Are You Getting Enough?

magnesium blog photo greens

Magnesium is a mineral that doesn’t get as much attention as other minerals such as calcium, but it should! Magnesium is involved in more than 300 enzymatic reactions in the body, particularly those involved in energy production and cardiovascular function.

You Might Be Deficient

It is estimated that as many as 80% of Americans are deficient in this important mineral. This is largely due to a diet of processed foods, where most of the magnesium and other nutrients have been refined out.

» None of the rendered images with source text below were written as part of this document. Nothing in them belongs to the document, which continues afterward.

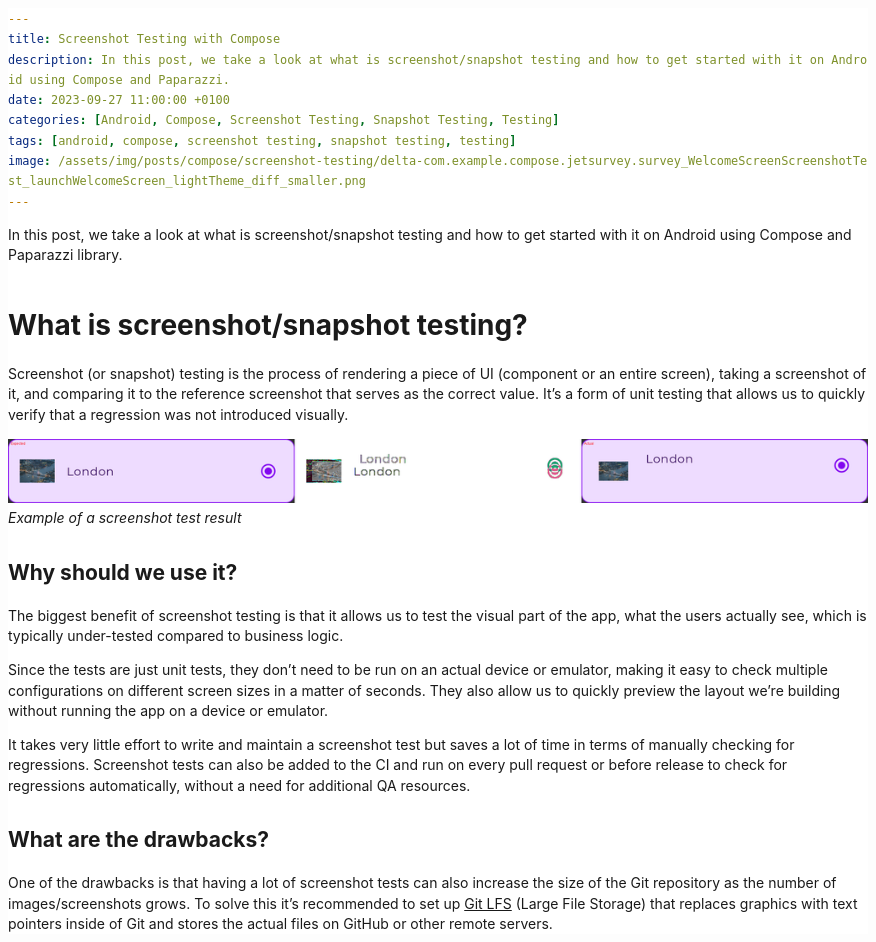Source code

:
 ```yaml
---
title: Screenshot Testing with Compose
description: In this post, we take a look at what is screenshot/snapshot testing and how to get started with it on Android using Compose and Paparazzi.
date: 2023-09-27 11:00:00 +0100
categories: [Android, Compose, Screenshot Testing, Snapshot Testing, Testing]
tags: [android, compose, screenshot testing, snapshot testing, testing]
image: /assets/img/posts/compose/screenshot-testing/delta-com.example.compose.jetsurvey.survey_WelcomeScreenScreenshotTest_launchWelcomeScreen_lightTheme_diff_smaller.png
---
```



In this post, we take a look at what is screenshot/snapshot testing and how to get started with it on Android using Compose and Paparazzi library.

# What is screenshot/snapshot testing?

Screenshot (or snapshot) testing is the process of rendering a piece of UI (component or an entire screen), taking a screenshot of it, and comparing it to the reference screenshot that serves as the correct value. It’s a form of unit testing that allows us to quickly verify that a regression was not introduced visually.


![Example of a screenshot test result](/assets/img/posts/compose/screenshot-testing/delta-com.example.compose.jetsurvey.survey_RadioButtonWithImageRowScreenshotTest_launchRadioButtonWithImageRowComposable.png)
_Example of a screenshot test result_



## Why should we use it?

The biggest benefit of screenshot testing is that it allows us to test the visual part of the app, what the users actually see, which is typically under-tested compared to business logic.

Since the tests are just unit tests, they don’t need to be run on an actual device or emulator, making it easy to check multiple configurations on different screen sizes in a matter of seconds. They also allow us to quickly preview the layout we’re building without running the app on a device or emulator.

It takes very little effort to write and maintain a screenshot test but saves a lot of time in terms of manually checking for regressions. Screenshot tests can also be added to the CI and run on every pull request or before release to check for regressions automatically, without a need for additional QA resources.

## What are the drawbacks?

One of the drawbacks is that having a lot of screenshot tests can also increase the size of the Git repository as the number of images/screenshots grows. To solve this it’s recommended to set up  [Git LFS](https://git-lfs.com/)  (Large File Storage) that replaces graphics with text pointers inside of Git and stores the actual files on GitHub or other remote servers.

To ensure that you are getting the recommended daily amount of 310–320 milligrams (mg) for women and 400–420 mg for men, eat a diet rich in whole foods such as leafy greens, nuts and seeds, seaweed, whole grains, tofu, and legumes, which are the best dietary sources of magnesium. Modern farming practices have degraded soil health, so buying organic when possible will improve the mineral content.

A Few More Reasons to Up Your Magnesium Intake:

  1. Magnesium is considered the ‘calming’ mineral. It relaxes skeletal muscles (which can help with sleep) as well as the muscles of blood vessels (which can lower blood pressure) and the GI tract (which can help with constipation).
  2. Magnesium can help with muscle cramps and tension.
  3. Magnesium helps with carbohydrate and protein metabolism.
  4. Magnesium alleviates symptoms of PMS and menstrual cramps.
  5. Magnesium can help prevent kidney stones by increasing calcium solubility.
  6. Magnesium needs to be in balance with calcium. Many people supplement with calcium only and throw the ratio off balance (the ratio should be 1:1). If supplementing calcium, it is important to also get magnesium, vitamin D3 and vitamin K2, as these nutrients work synergistically with one another, especially in regard to bone health.